I started to branch out a little to discover the burgeoning food scene in Birmingham. My earliest foodie expeditions took me to Bodega (still a favourite), The Chameleon (haven’t been back) and Mantons (now sadly closed). This being 2011, a blog and a Twitter account were inevitable. And so Dine Birmingham was born, as a way of cataloguing and reporting the city’s foodie boom.
Over the next few years this boom only got bigger. In 2012 the street food thing came along – suddenly Brummies were queuing up in the cold to get hold of a gourmet burger. There was an explosion in coffee shops, with venues like Six Eight Kafe and Urban Coffee Co leading that early charge. Now, of course, we’re spoilt for choice but it was all very recent back then.
Then you had the ‘big three’, Simpsons, Purnell’s and Turners – each restaurant holding a Michelin Star, one of the most respected culinary accolades.Remember the excitement when it looked like the holy trinity would be joined by a fourth? Chef Adam Stokes swept down from Scotland and opened up in a renovated sandwich shop in spring 2012.
Sure enough, by the autumn the city had racked up its Michelin-starred venues to four.
But something else was going on. At farmer’s markets and on high streets around the city, small independent traders and venues were gaining a name for themselves. From husband-and-wife teams crafting artisan chocolates, to small neighbourhood restaurants to the multiplying army of street food vendors, the big players were joined by a new layer of high-quality contenders.
And the Birmingham public was appreciating homegrown food businesses like never before.
Inspired by this revolution, I teamed up with The Gastro Card and Visit Birmingham in 2013 to produce #FutureFoodies at Millennium Point, a fair bringing local foodies together with independent traders and restaurants at Hotel La Tour. A year later, the appetite for independents had grown even more, and the time was right for Birmingham Independent Food Fair at Millennium Point, which saw traders, restaurants and chefs serving up food and drink to nearly 2,000 foodies.
Throwing such a big event was a big learning curve, and unfortunately some stalls ran out of food a little early! But what stood out most was Birmingham’s hunger and enthusiasm for real local flavour. A second, improved Birmingham Independent Food Fair is very much on the cards for 2015, over the weekend of 12-13 September.
Birmingham right now is a maelstrom of activity and excitement. The food sector is right at the beating heart of this.

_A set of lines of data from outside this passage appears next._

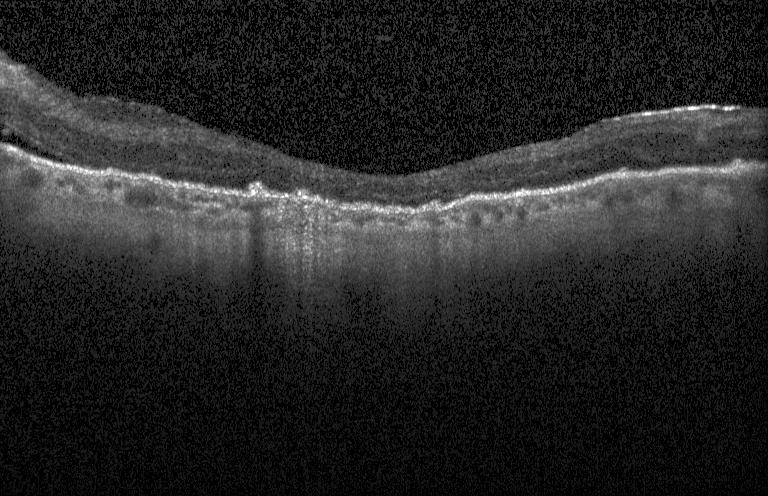

Fovea-centered. Spectral-domain optical coherence tomography. OCT line scan. Instrument: Heidelberg Spectralis — Assessment: choroidal neovascularization (CNV).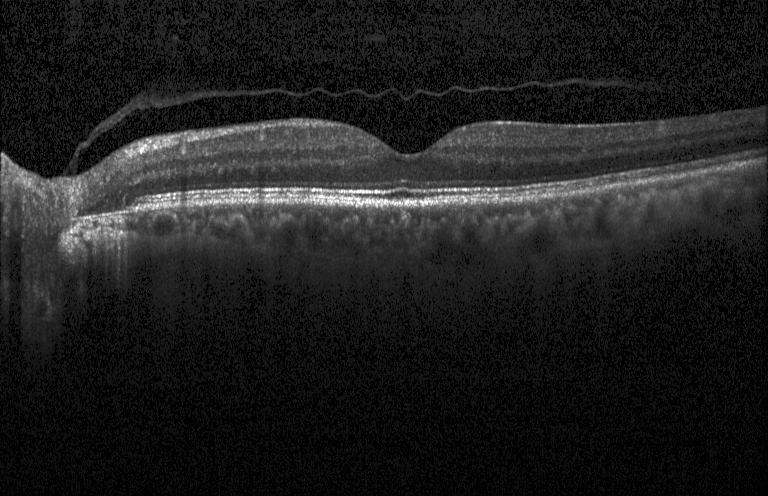

Retinal OCT cross-section showing no evidence of choroidal neovascularization, diabetic macular edema, or drusen.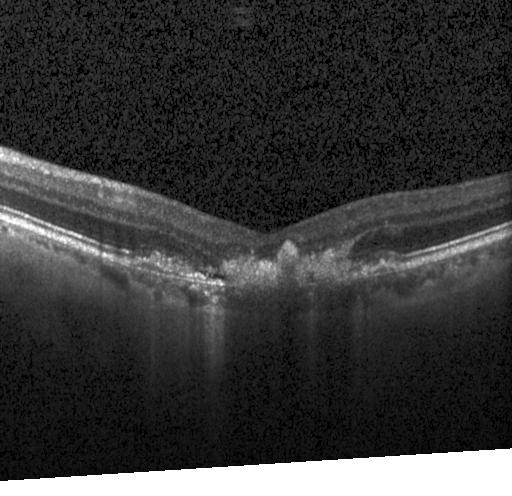 Macular OCT demonstrating choroidal neovascularization.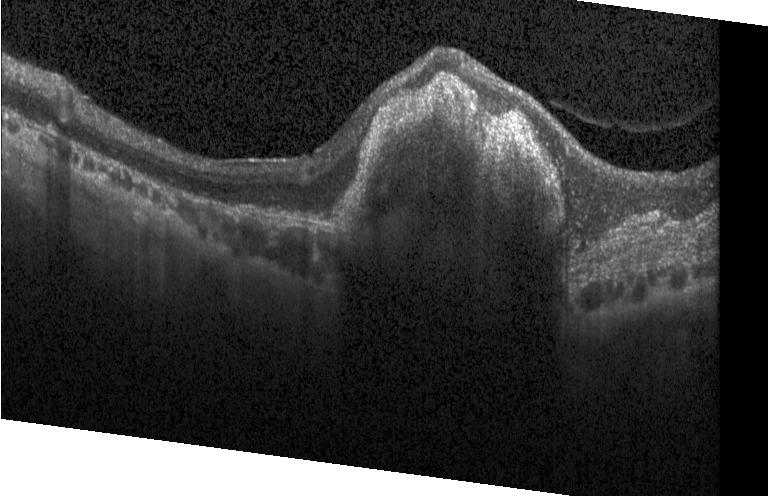
Heidelberg Spectralis OCT system · retinal OCT B-scan · SD-OCT · through the macula — Macular OCT: a choroidal neovascular membrane.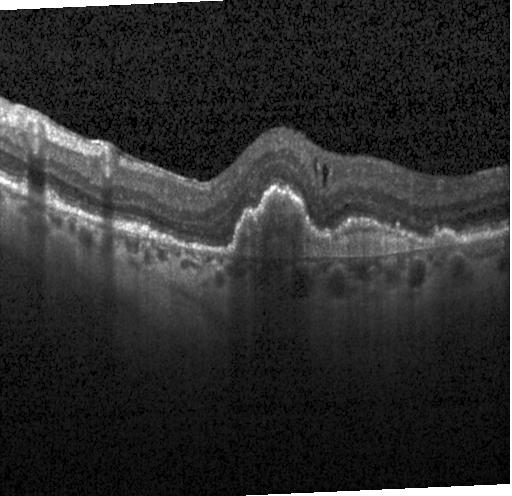
Instrument: Heidelberg Spectralis, retinal OCT cross-section
Impression: a choroidal neovascular membrane.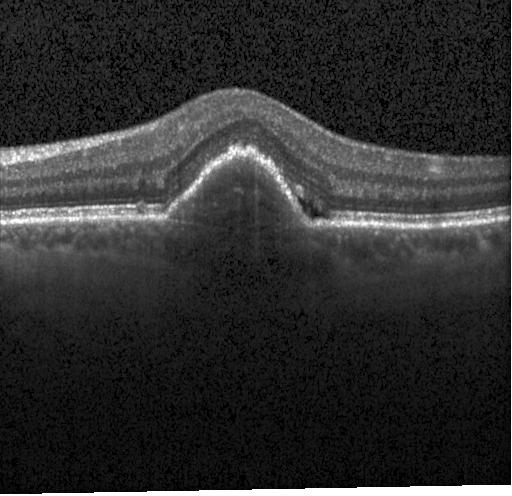 Retinal OCT cross-section; fovea-centered; spectral-domain optical coherence tomography; acquired on a Heidelberg Spectralis
Diagnosis: choroidal neovascularization.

New restaurants and bars are popping up like porcini mushrooms, chefs are doing increasingly daring things, and even big boys like The Mailbox and Bullring are trying to tap into the passion for local independent food.

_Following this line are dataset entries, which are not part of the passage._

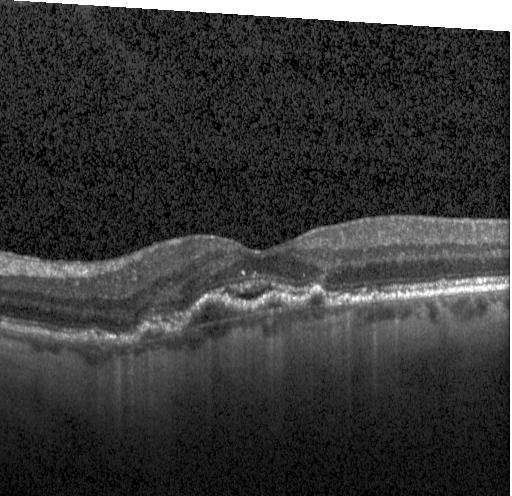
OCT line scan; spectral-domain OCT — Diagnosis: a choroidal neovascular membrane.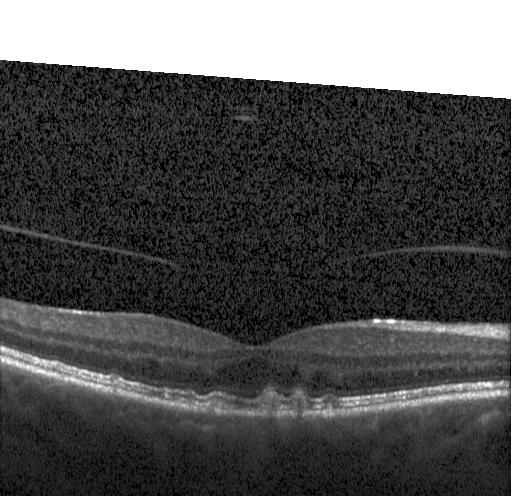

Retinal OCT cross-section
OCT finding: multiple drusen.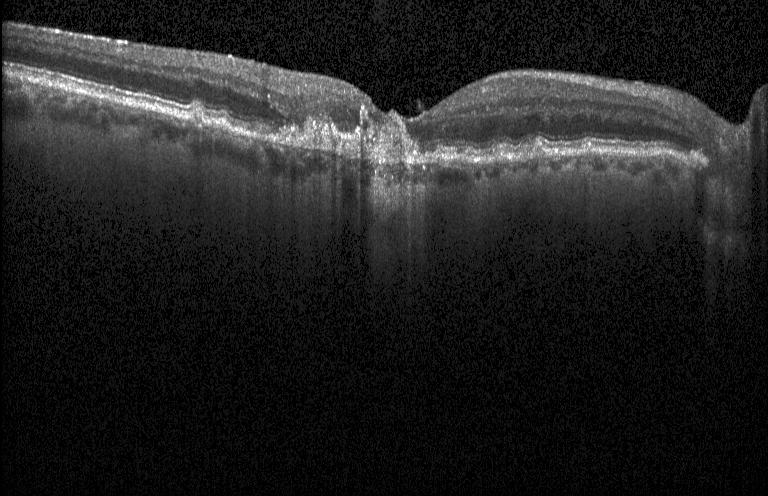

OCT line scan — Finding: a choroidal neovascular membrane.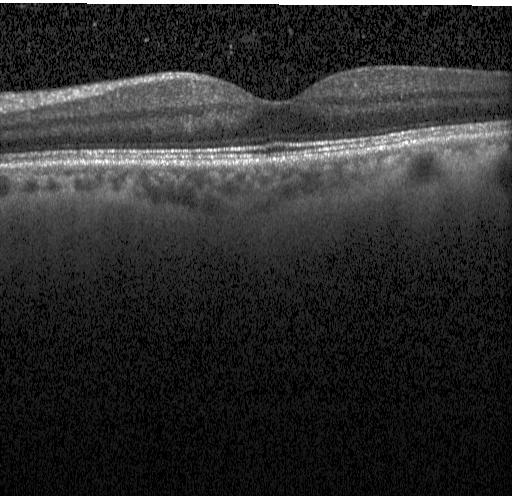

OCT B-scan · acquired on a Heidelberg Spectralis — Impression: no evidence of choroidal neovascularization, diabetic macular edema, or drusen.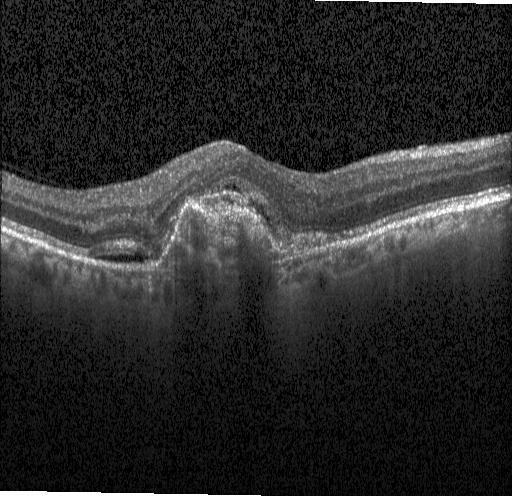

OCT B-scan, Heidelberg Spectralis, SD-OCT — Macular OCT: a choroidal neovascular membrane.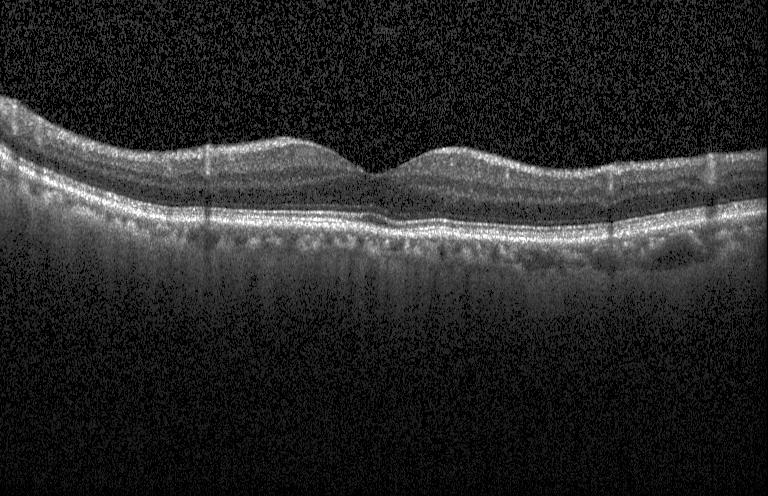

OCT B-scan showing no CNV, DME, or drusen.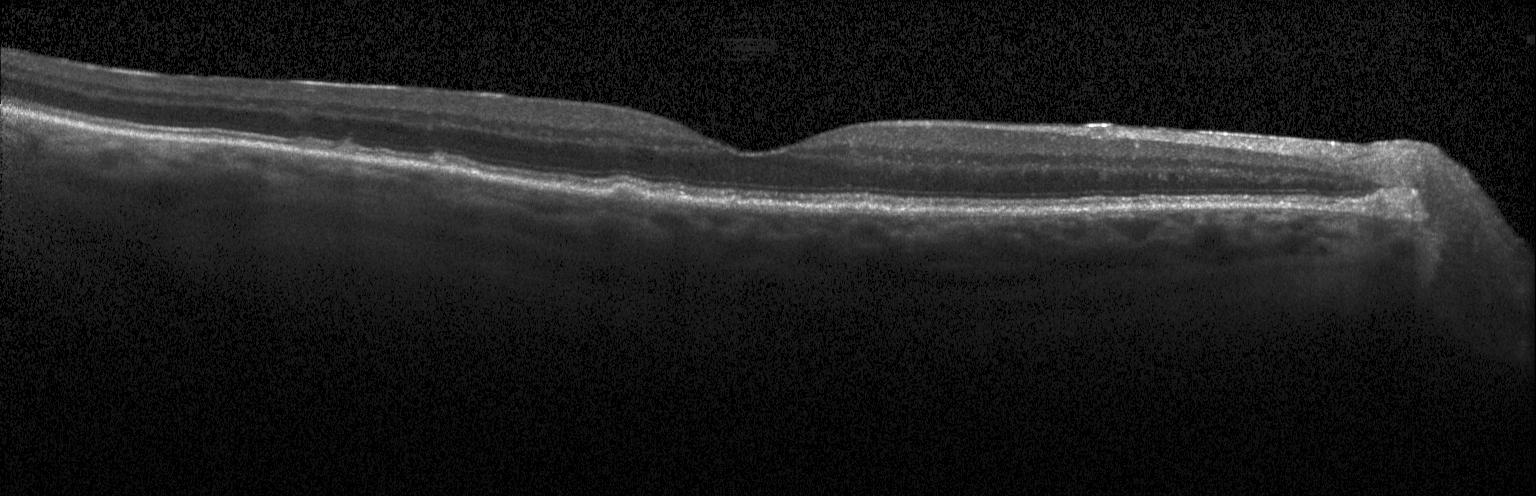 OCT B-scan. Horizontal scan through the fovea. Instrument: Heidelberg Spectralis. Spectral-domain OCT
OCT finding: sub-RPE drusenoid deposits.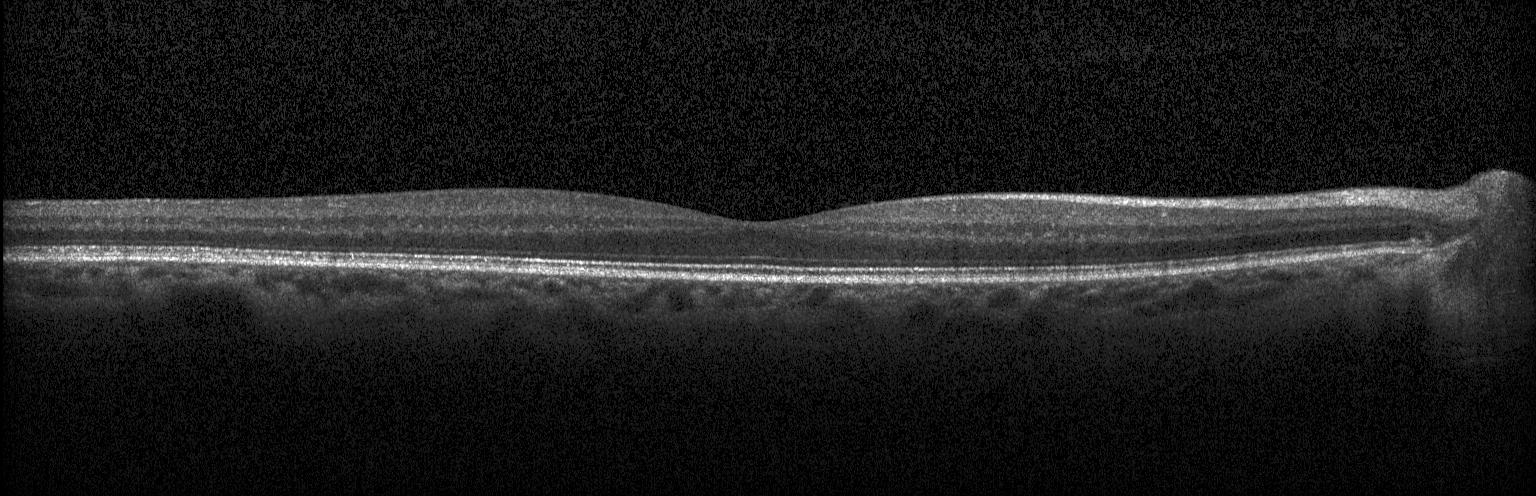
Retinal OCT cross-section. This B-scan demonstrates no CNV, DME, or drusen.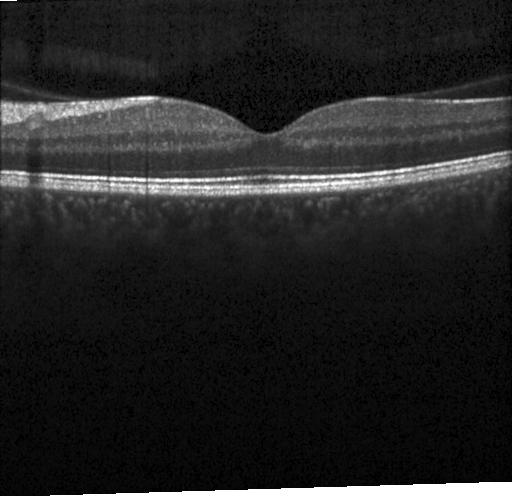 OCT scan showing no evidence of choroidal neovascularization, diabetic macular edema, or drusen.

When I left university I could have followed the tide to London, but I felt there was something irresistible about a city on the rise. Birmingham felt on the cusp of reclaiming its status as respected second city, and I think the growing inward flow of investment, talent and outside interest shows we are getting there.

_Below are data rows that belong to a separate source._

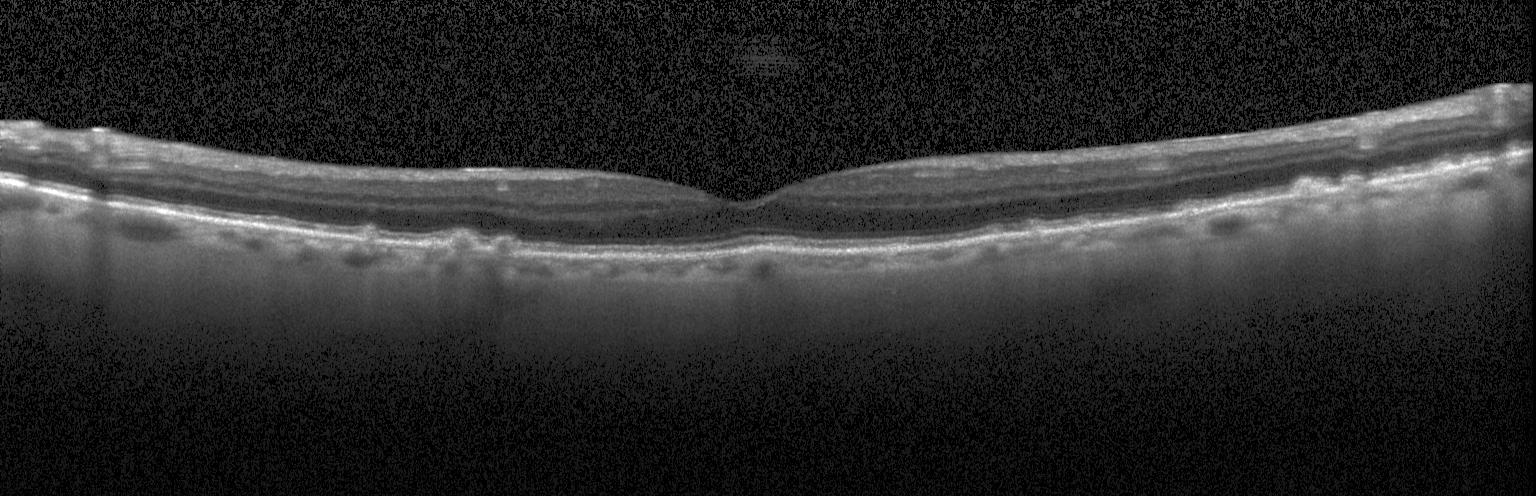
Sub-RPE drusenoid deposits.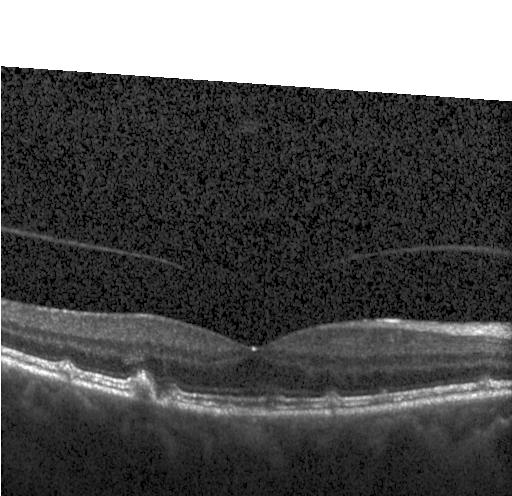

Diagnosis: multiple drusen.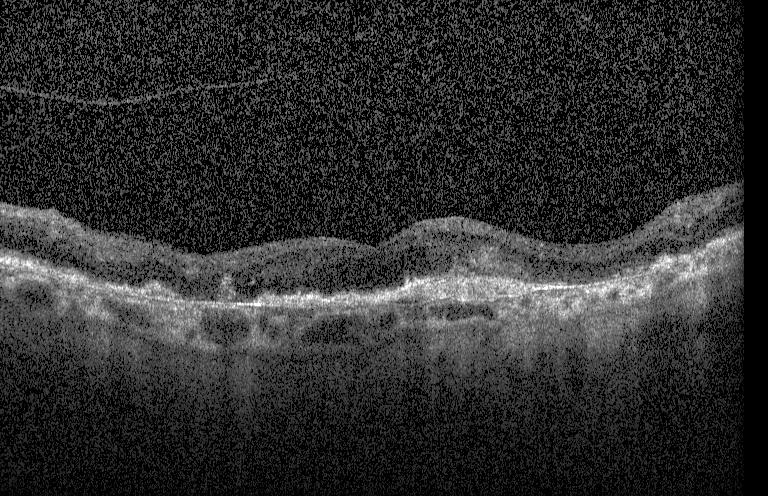
Finding: CNV.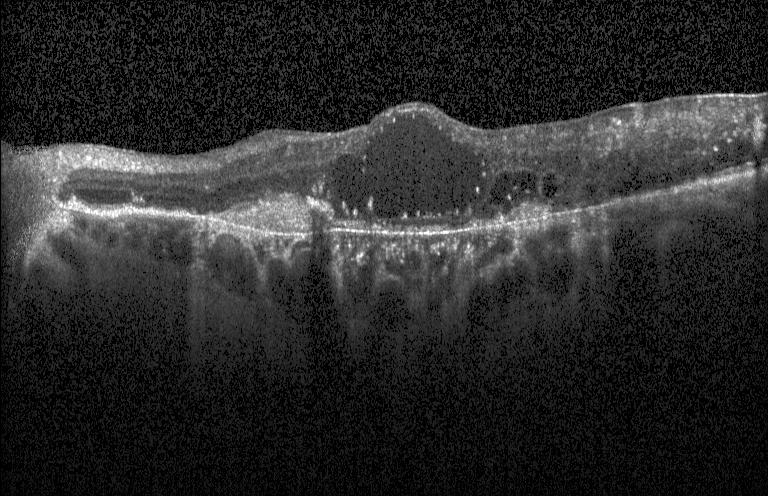 Optical coherence tomography scan, SD-OCT
Finding: a choroidal neovascular membrane.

But there are always naysayers. Some people are worried that Birmingham is being oversold, or dislike the glossy ‘destination marketing’ of organisations like Marketing Birmingham. But like it or lump it, Birmingham is a destination. People do like to come here and we should be shouting about the great things going on in our city.
It’s not just people outside Birmingham who do us down sometimes. A lot of born-and-bred locals also seem to doubt the city’s true potential.
As a ‘new Brummie’ and someone who didn’t grow up with preconceptions about the city, I am unashamedly upbeat. Despite having its challenges, Birmingham is brilliant. And getting better.